§ **Task list**
A: Name every city or town mentioned in the biography of Manuel Ignacio de Altuna y Portu.
B: According to the biography of Manuel Ignacio de Altuna y Portu, what was the basis of his friendship with Jean-Jacques Rousseau? Answer in one to three sentences.

§ **Reading text**
◆ ◆ ◆ ◆
History

Altuna y Portu, Manuel Ignacio de

(Azkoitia, 1722-1762)

He was destined to play a decisive role in the Enlightenment project undertaken by the Royal Basque Society but his untimely death prevented this, depriving travel companions and friends, Peñaflorida and Narros, from a lucid, forward-thinking mind, and his knowledge about the latest news from France, particularly in the areas of education and science. During his early years, he was educated at the Jesuits College of his native village (1732-1734), to then go on to the Real Seminario de Nobles in Madrid in 1736, an educational institution also run by the fathers of the Society of Jesus, which at that time was modernized under the first Bourbon reform.

His education culminated with a trip to Italy that led him to the city of Venice in 1743, where he met Jean-Jacques Rousseau. Their shared passions, music and the arts, proved to be the foundations of a solid friendship which continued in Paris, where the Azkoitia native lived between 1744 and 1745. Encouraged by the Genevan philosopher, he completed his scientific studies in the French capital.

In early 1746 he took office as mayor of the town where he was born. He thus began a new chapter in his life characterised by the endeavour to embody the ideas of the Enlightenment in Gipuzkoa's social reality: on the one hand, exercising municipal powers and intervention in the affairs of the province, of which he was the president, and on the other hand, he played a prominent role in academy debates in Azkoitia, working closely with Xabier María de Munibe and Joaquin Eguía. The main areas of focus of this activity were the concerns about educating the youth and scientific-technical practice, two of the major anxieties that years later would illuminate the ideology of the Royal Basque Society of the Friends of the Country.
◆ ◆ ◆ ◆
§ **Entries supplied**
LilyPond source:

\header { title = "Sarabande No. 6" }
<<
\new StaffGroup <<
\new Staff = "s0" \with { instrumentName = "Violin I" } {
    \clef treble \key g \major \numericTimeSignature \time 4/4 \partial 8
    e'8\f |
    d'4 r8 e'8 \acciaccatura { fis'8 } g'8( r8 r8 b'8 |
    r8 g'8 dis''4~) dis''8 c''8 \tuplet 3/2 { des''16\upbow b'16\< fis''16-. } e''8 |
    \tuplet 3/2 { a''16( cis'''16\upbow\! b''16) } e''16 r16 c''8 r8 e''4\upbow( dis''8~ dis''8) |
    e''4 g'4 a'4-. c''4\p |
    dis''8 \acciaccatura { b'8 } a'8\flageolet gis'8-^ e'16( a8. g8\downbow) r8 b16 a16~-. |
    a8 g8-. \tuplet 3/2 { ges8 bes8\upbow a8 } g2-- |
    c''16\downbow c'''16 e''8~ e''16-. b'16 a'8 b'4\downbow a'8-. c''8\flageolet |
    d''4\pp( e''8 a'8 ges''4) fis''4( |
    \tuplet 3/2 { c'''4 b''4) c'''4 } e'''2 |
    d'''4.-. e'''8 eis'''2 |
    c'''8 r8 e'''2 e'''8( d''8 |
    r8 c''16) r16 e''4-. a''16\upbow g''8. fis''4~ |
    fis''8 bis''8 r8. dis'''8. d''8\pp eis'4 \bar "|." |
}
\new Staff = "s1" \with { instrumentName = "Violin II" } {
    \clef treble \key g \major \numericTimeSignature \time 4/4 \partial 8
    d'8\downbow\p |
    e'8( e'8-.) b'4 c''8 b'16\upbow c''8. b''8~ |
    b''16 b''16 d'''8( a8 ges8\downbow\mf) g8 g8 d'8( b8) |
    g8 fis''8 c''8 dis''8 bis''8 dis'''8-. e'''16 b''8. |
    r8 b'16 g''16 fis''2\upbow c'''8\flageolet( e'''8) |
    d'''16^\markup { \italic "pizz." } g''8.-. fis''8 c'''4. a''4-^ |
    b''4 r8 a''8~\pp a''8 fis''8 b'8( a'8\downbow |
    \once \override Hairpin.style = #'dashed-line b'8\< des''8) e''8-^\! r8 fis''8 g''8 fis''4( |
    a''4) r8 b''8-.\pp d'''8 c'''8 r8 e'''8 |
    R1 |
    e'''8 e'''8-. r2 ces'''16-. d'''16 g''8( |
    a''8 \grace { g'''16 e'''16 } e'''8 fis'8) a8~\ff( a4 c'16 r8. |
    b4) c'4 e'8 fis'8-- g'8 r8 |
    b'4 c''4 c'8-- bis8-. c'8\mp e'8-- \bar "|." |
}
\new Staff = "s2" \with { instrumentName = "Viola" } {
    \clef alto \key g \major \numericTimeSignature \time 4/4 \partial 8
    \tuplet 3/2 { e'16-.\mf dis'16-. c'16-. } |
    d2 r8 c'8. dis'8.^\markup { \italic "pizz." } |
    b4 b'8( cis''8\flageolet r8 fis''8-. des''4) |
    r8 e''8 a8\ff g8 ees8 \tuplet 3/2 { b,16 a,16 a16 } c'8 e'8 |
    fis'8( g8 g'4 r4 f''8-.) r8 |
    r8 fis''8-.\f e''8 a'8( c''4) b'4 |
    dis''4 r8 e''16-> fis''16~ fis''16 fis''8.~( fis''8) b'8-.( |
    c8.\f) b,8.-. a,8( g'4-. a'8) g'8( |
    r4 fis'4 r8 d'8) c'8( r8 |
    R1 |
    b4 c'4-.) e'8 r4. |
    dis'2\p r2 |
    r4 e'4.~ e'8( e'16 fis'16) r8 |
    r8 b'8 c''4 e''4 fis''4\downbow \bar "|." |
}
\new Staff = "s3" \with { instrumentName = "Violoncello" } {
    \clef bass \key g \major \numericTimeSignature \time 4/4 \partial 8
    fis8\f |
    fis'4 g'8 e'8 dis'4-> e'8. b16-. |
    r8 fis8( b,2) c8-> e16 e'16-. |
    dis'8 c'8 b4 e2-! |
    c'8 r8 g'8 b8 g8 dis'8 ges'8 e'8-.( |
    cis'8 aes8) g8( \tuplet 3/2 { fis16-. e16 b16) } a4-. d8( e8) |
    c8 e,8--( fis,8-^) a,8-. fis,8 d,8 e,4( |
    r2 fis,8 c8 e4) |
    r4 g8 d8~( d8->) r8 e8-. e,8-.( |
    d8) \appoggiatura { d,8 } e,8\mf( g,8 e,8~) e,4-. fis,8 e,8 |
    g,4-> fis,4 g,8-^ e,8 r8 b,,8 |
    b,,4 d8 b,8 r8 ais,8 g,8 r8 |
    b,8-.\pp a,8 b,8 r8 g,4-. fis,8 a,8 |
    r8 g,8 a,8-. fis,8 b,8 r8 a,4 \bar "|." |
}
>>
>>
◆ ◆ ◆ ◆
§ **Your responses**
A: Azkoitia, Madrid, Venice, Paris

B: The friendship rested on the passions the two men shared, music and the arts. These proved to be the foundations of a solid friendship that began in Venice in 1743 and continued in Paris.